Figure 6.14 Colorimetric end-tidal CO2 detection

  • Capnographs: The presence of carbon dioxide in the exhaled gases from the endotracheal tube as detected by capnograph (end-tidal PCO2 > 30 mm Hg for three to five consecutive breaths) should be immediate and sustained. Carbon dioxide may initially be present in low concentrations, but will not persist in exhaled gases from a tube accidentally placed in the esophagus.
  • Esophageal Detector Devices: The principle behind esophageal detector device (EDD) use is that the esophagus collapses when a negative pressure is applied to its lumen, whereas the trachea does not. EDDs come in two forms:

A 60 cc catheter-tipped (Toomey) syringe can be used (Figure 6.16). Normally used for aspirating or irrigating foley catheters or nasogastric tubes, the tip of such a syringe can be forced into the end of the ETT connector after intubation. The syringe plunger is aspirated and released. If the plunger stays out, there is no negative pressure, implying it has aspirated air out of the tracheal air-space and the tube is correctly sited. If the plunger slides back to near its original position, the ETT is in the esophagus.


Figure 6.15 EDD with 60 cc syringe Figure 6.16 EDD with rubber bulb

A second type of EDD uses a rubber bulb (Figure 6.17) proximally on a syringe, which returns to inflated conformation spontaneously after being squeezed. The bulb is squeezed and the device attached to the ETT. If it refills quickly (with air from the tracheal airspace), the ETT is in the trachea. If it stays depressed or refills slowly, the ETT is in the esophagus.
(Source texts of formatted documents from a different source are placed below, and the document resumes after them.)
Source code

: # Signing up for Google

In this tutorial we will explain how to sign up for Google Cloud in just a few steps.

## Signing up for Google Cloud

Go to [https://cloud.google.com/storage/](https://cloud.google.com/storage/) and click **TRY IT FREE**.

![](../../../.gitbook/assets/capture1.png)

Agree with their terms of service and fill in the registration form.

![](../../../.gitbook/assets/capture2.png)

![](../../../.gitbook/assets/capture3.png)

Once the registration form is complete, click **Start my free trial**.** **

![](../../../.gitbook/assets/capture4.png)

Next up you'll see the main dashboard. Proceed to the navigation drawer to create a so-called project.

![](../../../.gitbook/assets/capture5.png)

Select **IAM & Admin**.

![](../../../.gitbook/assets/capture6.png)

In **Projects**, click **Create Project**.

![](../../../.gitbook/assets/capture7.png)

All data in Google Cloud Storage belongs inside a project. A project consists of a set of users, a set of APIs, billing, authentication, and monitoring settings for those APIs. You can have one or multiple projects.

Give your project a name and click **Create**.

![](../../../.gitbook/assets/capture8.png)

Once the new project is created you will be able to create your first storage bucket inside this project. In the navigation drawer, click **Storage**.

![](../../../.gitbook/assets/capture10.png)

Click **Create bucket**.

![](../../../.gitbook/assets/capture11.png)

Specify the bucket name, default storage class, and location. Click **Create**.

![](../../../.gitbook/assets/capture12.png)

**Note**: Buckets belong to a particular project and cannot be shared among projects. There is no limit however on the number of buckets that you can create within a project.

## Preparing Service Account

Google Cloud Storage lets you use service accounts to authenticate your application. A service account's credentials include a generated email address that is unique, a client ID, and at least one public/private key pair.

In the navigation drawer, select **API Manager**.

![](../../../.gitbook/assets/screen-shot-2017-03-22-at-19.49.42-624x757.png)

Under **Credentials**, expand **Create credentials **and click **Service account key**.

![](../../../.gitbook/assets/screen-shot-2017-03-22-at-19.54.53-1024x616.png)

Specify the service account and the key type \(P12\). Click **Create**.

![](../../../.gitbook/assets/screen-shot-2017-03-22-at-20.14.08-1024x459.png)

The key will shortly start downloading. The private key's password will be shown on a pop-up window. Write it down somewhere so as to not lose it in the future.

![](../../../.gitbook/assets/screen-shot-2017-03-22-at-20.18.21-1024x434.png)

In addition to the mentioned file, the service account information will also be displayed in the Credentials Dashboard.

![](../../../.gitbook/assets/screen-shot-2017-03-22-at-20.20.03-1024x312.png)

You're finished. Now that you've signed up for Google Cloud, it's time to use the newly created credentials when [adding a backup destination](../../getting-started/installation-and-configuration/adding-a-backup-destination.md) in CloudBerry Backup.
Subjective (Clinical) Signs of Tracheal Intubation

  • Chest Auscultation: Symmetrical bilateral movement of the chest with manual ventilation, combined with the presence of bilateral breath sounds on apical or midaxillary auscultation of the lungs is confirmed after tracheal intubation.
  • Increasing oxygen saturation but in a well preoxygenated patient, oxygen desaturation following apnea can take up to 8 minutes.
  • A characteristic feel of the reservoir bag, associated with normal lung compliance during manual inflation of the lungs and the presence of expiratory refilling of the bag, is evaluated.
  • Vapor or misting on the inside of the ETT on expiration but this is not a reliable sign of tracheal intubation, as ETT misting can also occur with esophageal tube placement.
  • The patient can no longer speak
  • Auscultation over the stomach: If sounds are heard coincident with delivery of positive pressure ventilation on auscultation of the epigastrium, esophageal intubation should be suspected.
  • Heart rate and BP normalize. A hypoxic patient may become hyper- or hypotensive and initially tachycardia. Bradycardia occurs as a later sign of profound hypoxia in adults, although earlier in children. Such continued worsening of vital signs suggests an esophageal intubation

Securing the Endotracheal Tube

Following confirmation of appropriate endotracheal tube (ETT) positioning, the tube must be secured to the patient. Fixing tube will help to prevent accidental dislodgement or advance of the tube. This can be done by taping the endotracheal tube at the patient's lips (face) corresponding to the 21- to 23-cm (adult) markings on the tracheal tube usually places the distal end of the endotracheal tube in the midtrachea. Perspiration, blood, vomitus, and other body liquids may interfere with tape adherence. Water proof tape is preferred to ensure tape adherence. An oropharyngeal airway or roll of gauze sponges placed between the teeth keeps the patient from biting ETT.